## Work instructions
1. Answer from the methods text:
(a) Which lead variants were used for RET and for NRG1?
(b) How was the significance of variant j evaluated in the conditional analyses?
(c) How many epistasis models are proposed?
2. Condense the paragraph beginning "We accessed statistical epistasis" in the methods text into a single shorter sentence that keeps its main facts.

## Provided text
##########
To detect the variants beyond the lead variants (we used rs2435357 in RET and rs7005606 in NRG1 in this paper), a series of conditional analyses for the significant epistatic variants from marginal tests were then conducted by conditioning on the lead variants within the RET and NRG1 regions, i.e.,

$$ {\text{logit}}\;p_{i} = \alpha_{0} + \alpha_{1} PC1i + \alpha_{2} PC2i + \gamma_{1} A_{i}^{j} + \gamma_{2} D_{i}^{j} + \gamma_{3} A_{i}^{lead} + \gamma_{4} D_{i}^{lead} , $$
(2)

where \(A_{i}^{lead}\) and \(D_{i}^{lead}\) are the additive and dominant effects for the lead variants detected through the marginal association analysis. The significance for variant j was evaluated through the LRT that compares the model (2) and model (1).

Epistasis models

We accessed statistical epistasis by testing the variants within the RET and NRG1 with their corresponding lead variants, where the logistic regression is applied. To test the models with different interactive mechanisms among risk alleles, the following four epistasis models are proposed:


Phase-independent

$$ {\text{logit}}\;p_{i} = \alpha_{0} + \alpha_{1} PC1i + \alpha_{2} PC2i + \gamma_{1} A_{i}^{lead} + \gamma_{2} D_{i}^{lead} + \gamma_{3} A_{i}^{j} + \gamma_{4} D_{i}^{j} + \beta_{1} A_{i}^{lead} A_{i}^{j} $$
(3)
##########
## Exercise data

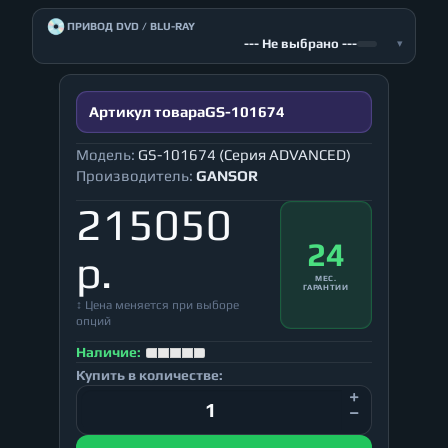
💿
ПРИВОД DVD / BLU-RAY
--- Не выбрано ---
▾
Артикул товара
GS-101674
Модель:
GS-101674 (Серия ADVANCED)
Производитель:
GANSOR
215050
24
р.
МЕС.
ГАРАНТИИ
↕ Цена меняется при выборе
опций
Наличие:
Купить в количестве:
##########
## Task solutions
1.
(a) rs2435357 was used for RET, and rs7005606 was used for NRG1.
(b) It was evaluated with the LRT comparing model (2) and model (1).
(c) Four epistasis models are proposed.

2. Epistasis was tested by applying logistic regression to the variants within RET and NRG1 together with their corresponding lead variants, using four proposed models that reflect different interactive mechanisms among risk alleles.